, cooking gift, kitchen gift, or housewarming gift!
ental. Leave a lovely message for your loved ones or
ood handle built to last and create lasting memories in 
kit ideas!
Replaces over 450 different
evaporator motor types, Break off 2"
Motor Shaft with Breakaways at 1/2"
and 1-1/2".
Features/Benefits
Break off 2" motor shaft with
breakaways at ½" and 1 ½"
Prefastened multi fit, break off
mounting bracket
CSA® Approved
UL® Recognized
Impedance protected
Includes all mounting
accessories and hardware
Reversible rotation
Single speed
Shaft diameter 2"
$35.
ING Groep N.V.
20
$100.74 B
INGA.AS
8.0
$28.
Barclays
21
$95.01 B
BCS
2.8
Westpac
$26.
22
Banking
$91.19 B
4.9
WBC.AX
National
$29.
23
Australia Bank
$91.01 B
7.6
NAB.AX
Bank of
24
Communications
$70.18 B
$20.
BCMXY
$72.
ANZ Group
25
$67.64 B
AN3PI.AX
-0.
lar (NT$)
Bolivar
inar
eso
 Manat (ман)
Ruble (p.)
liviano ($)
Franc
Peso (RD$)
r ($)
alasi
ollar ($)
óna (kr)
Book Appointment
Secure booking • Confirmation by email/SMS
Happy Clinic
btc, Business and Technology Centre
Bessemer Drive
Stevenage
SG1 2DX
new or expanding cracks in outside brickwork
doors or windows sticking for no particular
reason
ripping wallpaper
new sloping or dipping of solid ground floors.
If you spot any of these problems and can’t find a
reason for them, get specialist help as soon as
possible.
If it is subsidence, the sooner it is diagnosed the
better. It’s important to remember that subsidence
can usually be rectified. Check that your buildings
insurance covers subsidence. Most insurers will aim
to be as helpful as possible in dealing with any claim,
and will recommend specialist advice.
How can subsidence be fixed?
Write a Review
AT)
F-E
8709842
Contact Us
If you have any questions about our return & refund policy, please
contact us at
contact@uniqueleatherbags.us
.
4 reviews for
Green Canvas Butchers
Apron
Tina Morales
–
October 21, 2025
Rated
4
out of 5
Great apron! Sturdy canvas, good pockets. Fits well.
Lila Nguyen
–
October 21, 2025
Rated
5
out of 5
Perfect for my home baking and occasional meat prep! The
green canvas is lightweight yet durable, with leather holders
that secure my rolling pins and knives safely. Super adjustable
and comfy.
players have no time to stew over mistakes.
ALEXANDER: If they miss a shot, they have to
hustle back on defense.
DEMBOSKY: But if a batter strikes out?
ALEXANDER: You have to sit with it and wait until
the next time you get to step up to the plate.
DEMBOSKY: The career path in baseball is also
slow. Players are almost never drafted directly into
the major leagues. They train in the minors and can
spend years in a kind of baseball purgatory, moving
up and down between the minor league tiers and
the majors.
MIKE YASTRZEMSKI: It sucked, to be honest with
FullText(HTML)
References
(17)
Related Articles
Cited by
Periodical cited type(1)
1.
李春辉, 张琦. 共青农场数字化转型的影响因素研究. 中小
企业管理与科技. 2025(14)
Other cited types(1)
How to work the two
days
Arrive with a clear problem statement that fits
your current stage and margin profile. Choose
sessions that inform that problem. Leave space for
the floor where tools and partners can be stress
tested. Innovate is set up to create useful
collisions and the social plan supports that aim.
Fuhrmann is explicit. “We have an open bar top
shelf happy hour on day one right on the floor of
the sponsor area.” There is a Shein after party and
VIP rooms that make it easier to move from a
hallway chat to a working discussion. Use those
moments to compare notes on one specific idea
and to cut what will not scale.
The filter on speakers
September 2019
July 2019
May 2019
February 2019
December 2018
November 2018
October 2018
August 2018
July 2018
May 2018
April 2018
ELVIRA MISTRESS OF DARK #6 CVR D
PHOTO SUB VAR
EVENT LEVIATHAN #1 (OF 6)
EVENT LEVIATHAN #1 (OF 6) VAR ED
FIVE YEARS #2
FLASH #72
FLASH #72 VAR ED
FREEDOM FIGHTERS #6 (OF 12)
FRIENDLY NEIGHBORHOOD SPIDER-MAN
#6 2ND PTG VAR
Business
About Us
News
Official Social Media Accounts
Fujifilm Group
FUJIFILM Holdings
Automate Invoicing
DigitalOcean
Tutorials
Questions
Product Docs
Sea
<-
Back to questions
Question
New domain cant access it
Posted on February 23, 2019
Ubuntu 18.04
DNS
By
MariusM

__Work task__. Pick out each line in the listing above that contains the string "have". Only exact-case matches count.

__Task output__.
If you have any questions about our return & refund policy, please
players have no time to stew over mistakes.
ALEXANDER: If they miss a shot, they have to
ALEXANDER: You have to sit with it and wait until
Fuhrmann is explicit. “We have an open bar top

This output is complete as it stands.